On 5 November 2025, the Australian Securities and Investments Commission (ASIC) issued a copy of the speech that its Chair Joe Longo gave to the National Press Club, and also released a report entitled Advancing Australia’s evolving capital markets: Discussion paper response (REP 823).
In the speech, Mr Longo discussed the modernisation of Australia’s markets, closing gaps between public and private regimes, and the hardening of guardrails around fast‑growing segments such as private credit and tokenised assets.
The issues covered in the speech affect listed entities and IPO candidates, large proprietary companies with diffuse ownership, market operators and participants, responsible entities of managed investment schemes, superannuation trustees (including platform trustees) and fintechs/ regtechs.
Key speech messages
Notable messages in Mr Longo’s speech include:
- ASIC sees structural shifts in capital formation: rapid growth of private markets (driven by superannuation), fewer IPOs and greater market concentration, and accelerating technology change, particularly tokenisation. Public and private markets are “converging,” and the traditional dichotomy is “no longer working.” ASIC wants to be a “backer, not a blocker” of innovation, but warns of under‑examined risks in private credit, opacity in private markets, and liquidity stress testing under shock scenarios.
- To “do risk well,” ASIC will pursue foundations and guardrails that support innovation and investor confidence. Immediate priorities include invigorating public markets and removing frictions in IPOs, considering proportionate reporting for smaller issuers, lifting the threshold for when a proprietary company is a private company, and resetting expectations in private credit and managed investment schemes. ASIC will review and re‑launch its Innovation Hub, progress digital assets guidance, and continue work with the Reserve Bank of Australia and the Monetary Authority of Singapore on tokenised finance.
- One of the fastest-growing segments of the superannuation system is platform trustees, with investments up 14.5 per cent in the year to June. One of the key themes of ASIC’s work in recent years has been to highlight superannuation trustees’ critical responsibilities to members. This is why ASIC keeps asking whether trustees are doing enough to meet their obligations, including when things go wrong. Getting it right will mean greater investor confidence and a more resilient, diversified market.

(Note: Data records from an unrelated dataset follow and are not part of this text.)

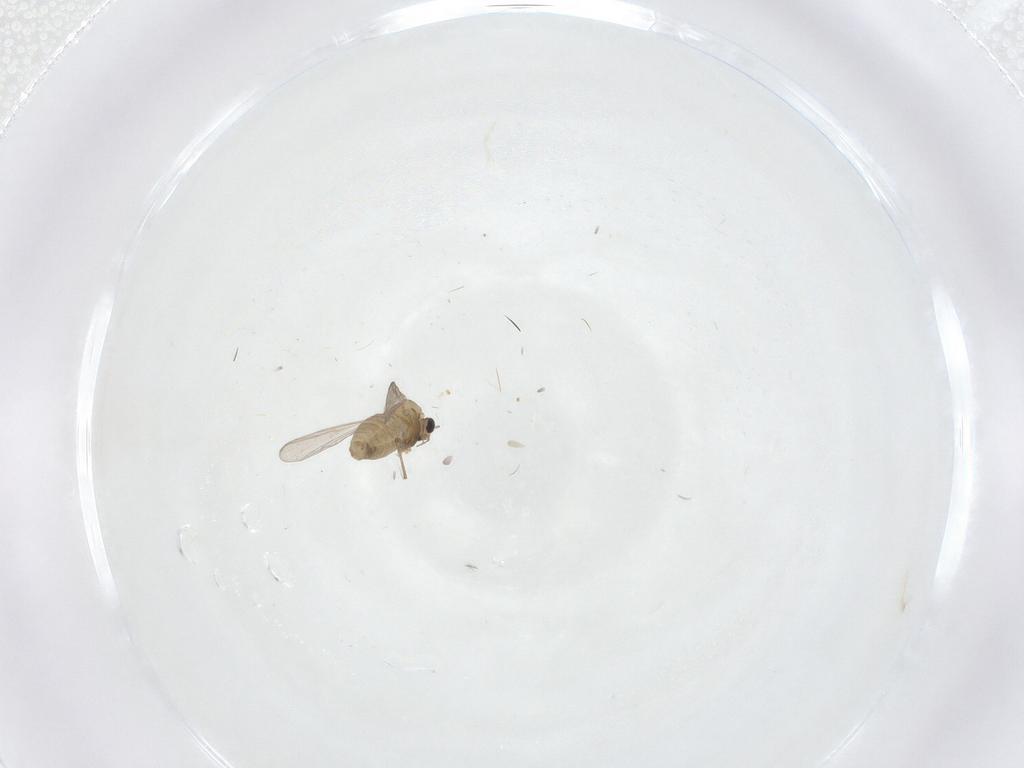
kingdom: Animalia
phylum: Arthropoda
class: Insecta
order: Diptera
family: Chironomidae
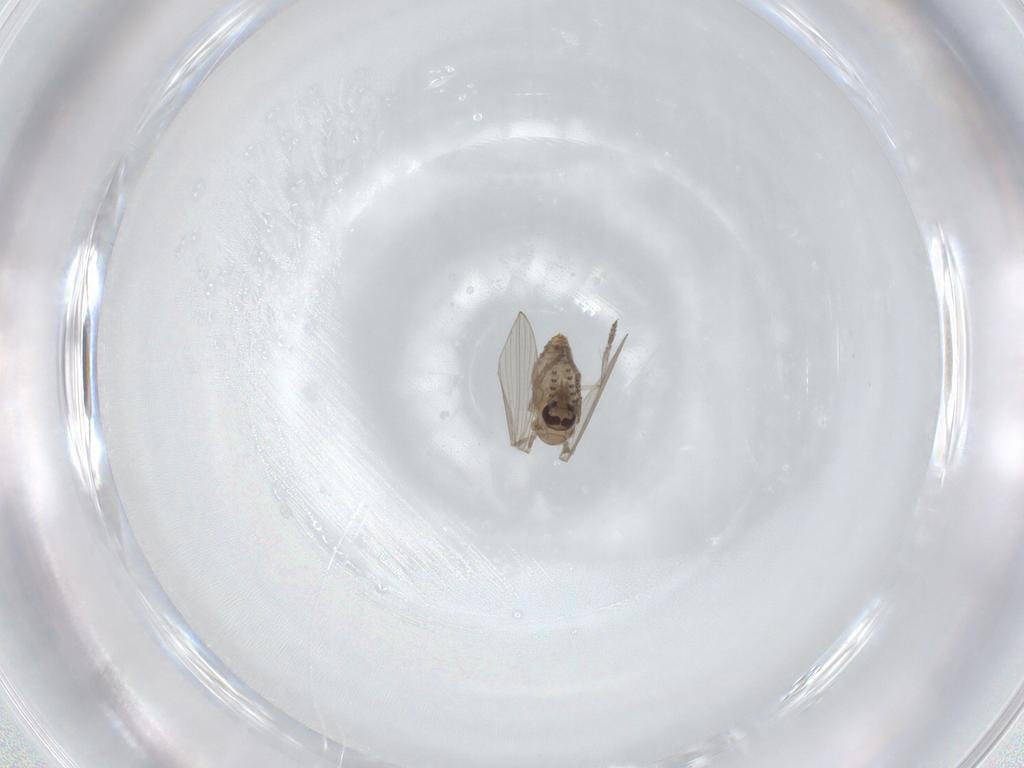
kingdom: Animalia
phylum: Arthropoda
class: Insecta
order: Diptera
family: Psychodidae
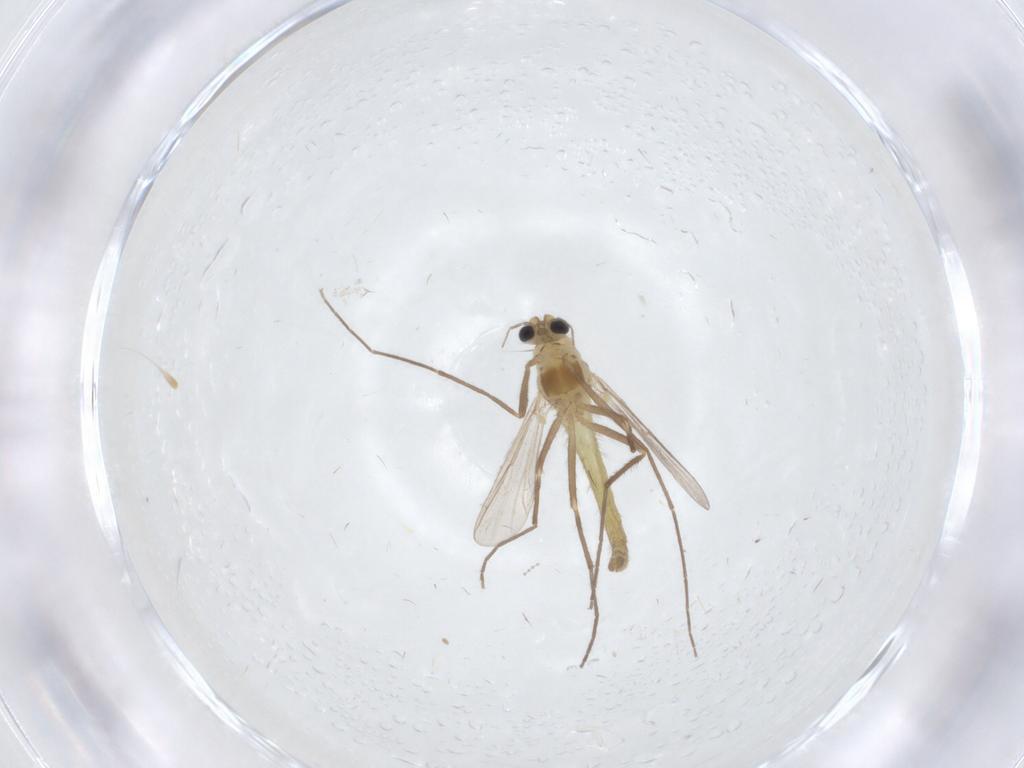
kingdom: Animalia
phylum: Arthropoda
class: Insecta
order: Diptera
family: Chironomidae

A roadmap for capital markets to grow our economy: REP 823
REP 823 is the culmination of ASIC’s year-long work on the future of Australia’s public and private markets. It sets out a regulatory roadmap to modernise public markets and strengthen oversight of private markets – especially private credit – so that both can grow on “strong foundations.” REP 823 synthesises insights from ASIC’s private credit surveillance (REP 820), expert analysis on market forces (REP 822), and international practices in private markets reporting (REP 821), and confirms targeted regulatory initiatives alongside continued surveillance and enforcement.

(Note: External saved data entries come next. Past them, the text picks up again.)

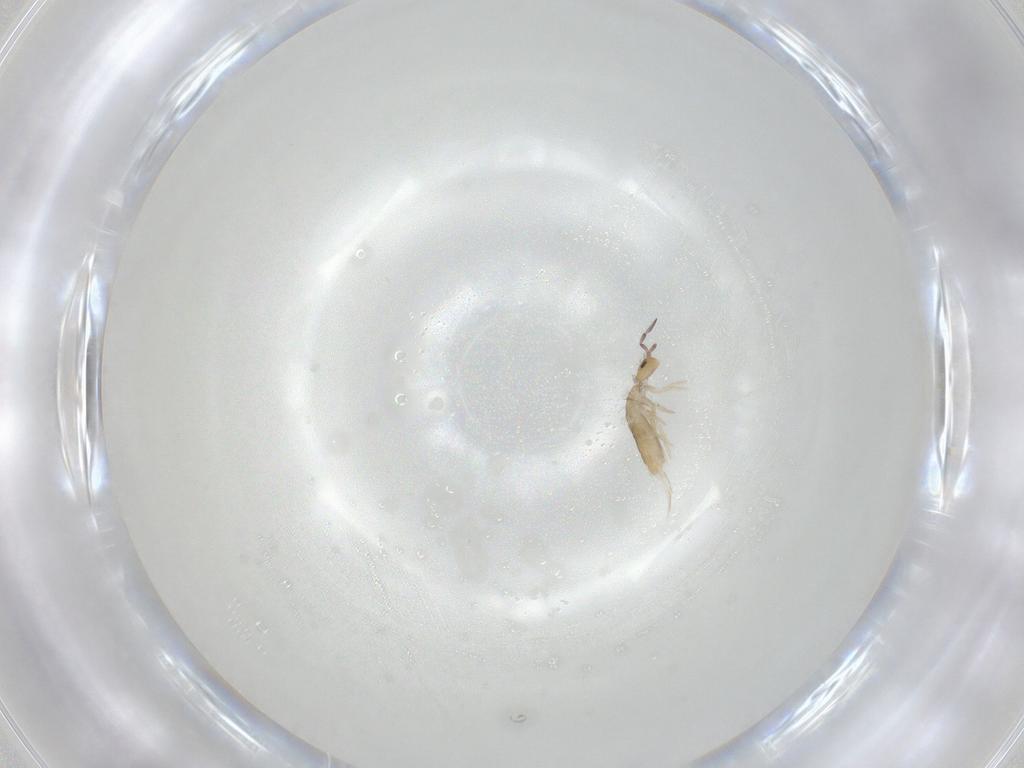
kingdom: Animalia
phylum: Arthropoda
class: Collembola
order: Entomobryomorpha
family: Entomobryidae
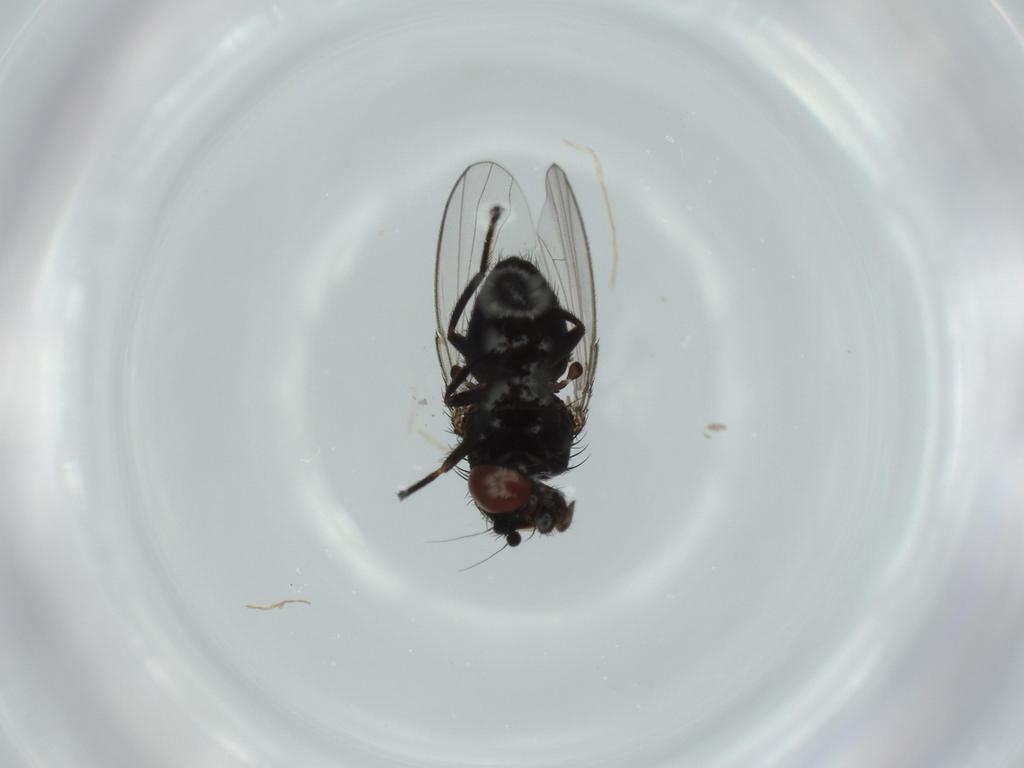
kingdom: Animalia
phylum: Arthropoda
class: Insecta
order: Diptera
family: Milichiidae
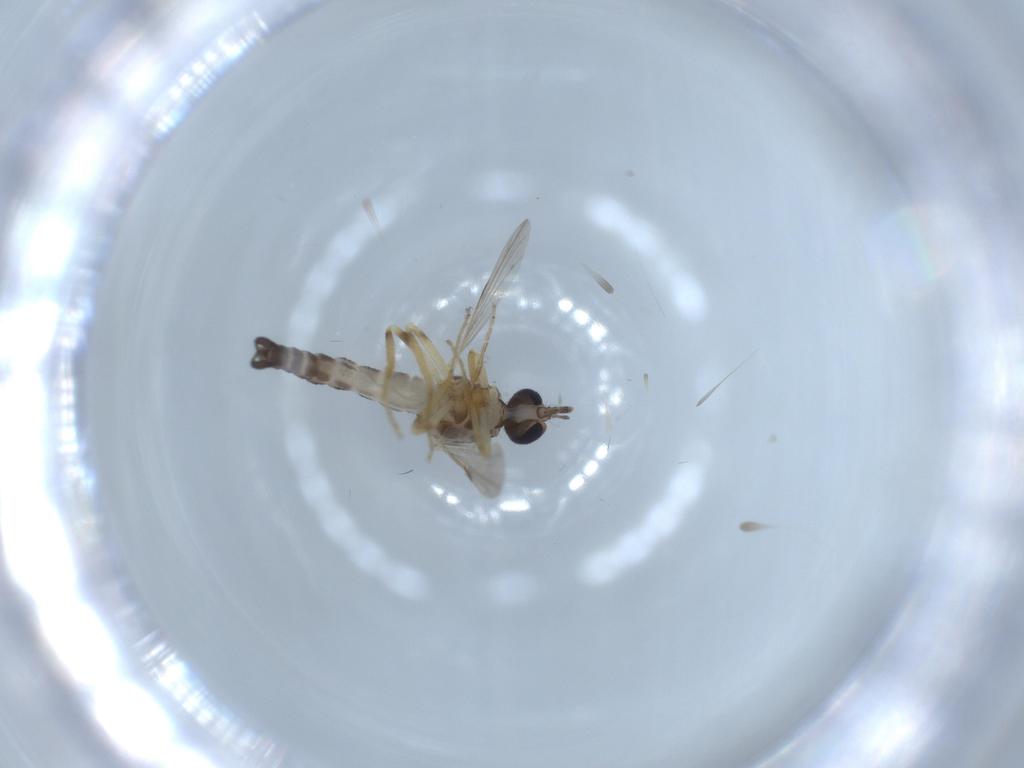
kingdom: Animalia
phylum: Arthropoda
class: Insecta
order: Diptera
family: Ceratopogonidae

REP 823 is relevant across the market ecosystem, with immediate implications for: funds management and private credit managers operating wholesale funds, superannuation trustees and platform operators, listed entities and IPO candidates, market operators and intermediaries and auditors and reporting teams supporting financial reporting.
REP 823: A two track approach
The ASIC roadmap in REP 823 signals a two-track approach:
- Public markets modernisation. ASIC supports measures to streamline IPOs and disclosure, encourage new listing frameworks and robust trading platforms, and attract foreign listings and capital. It highlights areas for consideration by market operators and government, including director responsibilities, free float requirements, and mechanisms to facilitate foreign listings.
- Private markets uplift with a focus on private credit. ASIC seeks better supervisory tools through policy settings, including notifications of wholesale funds in operation, data collection, and independently audited financial reports for wholesale funds. In parallel, ASIC will:
- Publish a catalogue of legal obligations and refreshed regulatory guidance for funds management; and
- Engage with industry bodies to lift standards in private markets.
ASIC underscores that superannuation trustees are systemically important market participants and expects elevated standards as they expand allocations across public and private assets, including private credit. ASIC will continue surveillance in this space.
Next steps
REP 823 is a roadmap rather than a single-rule change.
Firms may expect from ASIC:
- Heightened surveillance of private credit and wholesale funds, with an emphasis on governance, disclosure to investors, valuation practices, liquidity and conflicts management.
- Enforcement where needed to drive good practices and market integrity, including use of available powers against misleading disclosure, deficient financial reporting and control failures.